The question facing the Opec oil producer group which meets this week is when, not if, to cut its oil production target as crude prices slide in the face of weakening economic growth, analysts say.
Most analysts surveyed by AFP expect the 13-nation cartel to agree to trim its output informally at its meeting Tuesday before waiting until later, most probably a scheduled gathering in December, to alter its official target.
The trimming will be achieved by members, mainly powerhouse Saudi Arabia, agreeing to cut their excess production above their Opec quota, which would remove oil from the market but not amount to a formal change in policy.
Under fierce pressure from the United States, Saudi Arabia agreed in May and June to increase production to help calm the runaway crude market which reached a pinnacle on July 11, when crude struck 147 dollars a barrel in New York.
"Even Saudi Arabia doesn't want the price to come down too much," said analyst Manouchechr Takin at the Britain-based Centre for Global Energy Studies (CGSE) referring to the moderate and pro-US Middle East producer.
The stakes are entirely different to the last time Opec members met in March, when crude prices had broken through 100 dollars a barrel and were on a steep upwards trajectory.
This time, oil prices are on the way down approaching 100 dollars a barrel - a level many members, above all the traditional price hawks of Iran and Venezuela, are keen to protect.
But economic conditions, which determine demand for oil, have worsened considerably, with many European economies facing recession, the US struggling and fears growing about the emerging economies of Asia. Opec producers have to balance their desire for revenues from high oil prices against the danger that high prices could choke off feeble economic growth.
"There is quite a bit of uncertainty still over how oil demand will develop in the light of economic growth prospects in the US and Europe as well as Asia," said Noe Van Hulst, the secretary general of the International Energy Forum.
Analyst John Hall, who runs his own oil consultancy, John Hall Associates, expects a cut in production via a crackdown on overproduction by Saudi Arabia. "I think they'll hold up (their production target) at where it is and reinforce targets. That'll bring the output number down," he told AFP.
"It's a way of not announcing an official reduction in output."
He estimated that Opec was pumping about a million barrels per day (bpd) more than its output target of 27.25 million bpd, with Saudi Arabia accounting for 700,000 bpd of this figure. "The focus of debate among Opec ministers gathering next week in Vienna will not be whether there is a need to cut crude oil production, but rather when," said analysts at Washington-based energy consultancy PFC Energy.
PFC raised the spectre of an outright output target cut on Tuesday, saying support was growing for it despite the unpopularity of such a move in consumer countries where transport and heating costs are rising. If not on Tuesday, then a cut would be announced in December at the next Opec meeting. "Though Riyadh (Saudi Arabia) will not be bullied into agreeing to a production cut, the near consensus within the group that some reduction in volumes is needed ... raises the distinct possibility that the final communiqué in Vienna will announce an output reduction," PFC continued.

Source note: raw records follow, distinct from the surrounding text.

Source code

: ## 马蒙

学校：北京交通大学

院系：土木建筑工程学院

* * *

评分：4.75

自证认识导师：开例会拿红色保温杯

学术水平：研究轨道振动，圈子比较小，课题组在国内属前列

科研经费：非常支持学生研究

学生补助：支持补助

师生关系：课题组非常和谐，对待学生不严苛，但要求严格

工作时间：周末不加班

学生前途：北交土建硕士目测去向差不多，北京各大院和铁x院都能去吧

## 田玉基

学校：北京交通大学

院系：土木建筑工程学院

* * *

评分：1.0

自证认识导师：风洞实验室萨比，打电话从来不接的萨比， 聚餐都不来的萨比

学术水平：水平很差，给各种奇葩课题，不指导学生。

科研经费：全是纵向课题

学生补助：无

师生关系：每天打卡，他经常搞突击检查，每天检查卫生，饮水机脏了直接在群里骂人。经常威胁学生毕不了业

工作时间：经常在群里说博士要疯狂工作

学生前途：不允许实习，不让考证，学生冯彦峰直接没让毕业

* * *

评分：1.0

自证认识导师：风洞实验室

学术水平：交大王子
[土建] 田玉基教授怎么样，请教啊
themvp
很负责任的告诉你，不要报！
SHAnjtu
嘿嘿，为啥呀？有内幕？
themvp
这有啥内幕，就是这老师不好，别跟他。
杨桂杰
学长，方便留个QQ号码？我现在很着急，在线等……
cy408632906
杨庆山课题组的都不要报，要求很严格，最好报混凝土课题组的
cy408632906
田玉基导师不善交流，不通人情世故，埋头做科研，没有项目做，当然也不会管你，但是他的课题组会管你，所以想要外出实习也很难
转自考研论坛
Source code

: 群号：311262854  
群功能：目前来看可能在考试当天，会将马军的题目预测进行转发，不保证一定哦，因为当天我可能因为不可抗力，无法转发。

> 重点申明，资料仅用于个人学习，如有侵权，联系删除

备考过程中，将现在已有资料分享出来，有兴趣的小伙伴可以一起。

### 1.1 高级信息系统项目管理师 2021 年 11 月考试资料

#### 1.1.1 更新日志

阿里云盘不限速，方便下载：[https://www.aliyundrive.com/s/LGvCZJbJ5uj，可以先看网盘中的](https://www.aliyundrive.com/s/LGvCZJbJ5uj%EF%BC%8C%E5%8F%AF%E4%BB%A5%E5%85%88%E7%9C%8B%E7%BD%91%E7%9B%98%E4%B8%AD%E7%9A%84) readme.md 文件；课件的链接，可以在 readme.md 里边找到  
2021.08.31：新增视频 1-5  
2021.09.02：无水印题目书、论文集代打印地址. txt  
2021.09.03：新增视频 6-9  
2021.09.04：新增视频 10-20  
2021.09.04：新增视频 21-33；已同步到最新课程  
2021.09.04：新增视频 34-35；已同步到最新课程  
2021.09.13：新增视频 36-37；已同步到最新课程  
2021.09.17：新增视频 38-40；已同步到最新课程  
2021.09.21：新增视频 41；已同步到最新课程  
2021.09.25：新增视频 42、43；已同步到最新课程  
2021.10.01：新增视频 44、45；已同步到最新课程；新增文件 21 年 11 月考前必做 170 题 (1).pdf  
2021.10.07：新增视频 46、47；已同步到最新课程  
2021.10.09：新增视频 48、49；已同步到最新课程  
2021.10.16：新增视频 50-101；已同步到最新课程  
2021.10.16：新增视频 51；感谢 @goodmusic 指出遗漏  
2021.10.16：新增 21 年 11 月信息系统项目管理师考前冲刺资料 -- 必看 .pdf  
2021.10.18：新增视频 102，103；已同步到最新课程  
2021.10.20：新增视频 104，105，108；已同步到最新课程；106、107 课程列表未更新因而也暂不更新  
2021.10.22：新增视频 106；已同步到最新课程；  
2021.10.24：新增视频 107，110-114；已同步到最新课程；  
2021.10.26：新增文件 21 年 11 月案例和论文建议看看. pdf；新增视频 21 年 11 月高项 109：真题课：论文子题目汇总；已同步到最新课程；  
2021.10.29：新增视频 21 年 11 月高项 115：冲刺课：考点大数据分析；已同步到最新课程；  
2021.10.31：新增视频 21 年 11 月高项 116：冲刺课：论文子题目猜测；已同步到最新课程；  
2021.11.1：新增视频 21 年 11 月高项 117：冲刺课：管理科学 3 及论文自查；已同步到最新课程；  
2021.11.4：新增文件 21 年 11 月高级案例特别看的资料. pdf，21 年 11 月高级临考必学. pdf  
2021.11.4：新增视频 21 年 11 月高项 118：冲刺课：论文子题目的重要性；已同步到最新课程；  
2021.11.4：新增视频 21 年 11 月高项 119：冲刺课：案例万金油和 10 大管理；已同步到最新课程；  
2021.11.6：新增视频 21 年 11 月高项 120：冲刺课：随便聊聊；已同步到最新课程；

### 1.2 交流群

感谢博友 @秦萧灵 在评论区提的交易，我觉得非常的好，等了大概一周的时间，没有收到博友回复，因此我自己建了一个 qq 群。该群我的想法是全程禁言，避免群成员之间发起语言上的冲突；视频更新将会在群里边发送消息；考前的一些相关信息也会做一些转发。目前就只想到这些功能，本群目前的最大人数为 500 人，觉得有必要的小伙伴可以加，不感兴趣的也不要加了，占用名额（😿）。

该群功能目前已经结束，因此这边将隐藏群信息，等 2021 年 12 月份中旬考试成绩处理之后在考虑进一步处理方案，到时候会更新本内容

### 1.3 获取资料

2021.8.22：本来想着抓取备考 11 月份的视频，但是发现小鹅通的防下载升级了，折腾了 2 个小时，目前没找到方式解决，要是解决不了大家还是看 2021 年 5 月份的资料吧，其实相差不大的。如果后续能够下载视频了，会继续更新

The Organisation of Petroleum Exporting Countries meets regularly to set its production policy, with each member assigned a quota or production target.
In the lead up to the meeting Tuesday, Opec member Iran suggested that overproduction should be addressed in Vienna and Libya said that the market was oversupplied at the moment. "The oil supply should be proportionate to demand and control of excess supply is an issue which should be addressed at the upcoming Opec meeting," Iranian Oil Minister Gholam Hossein Nozari said on September 2.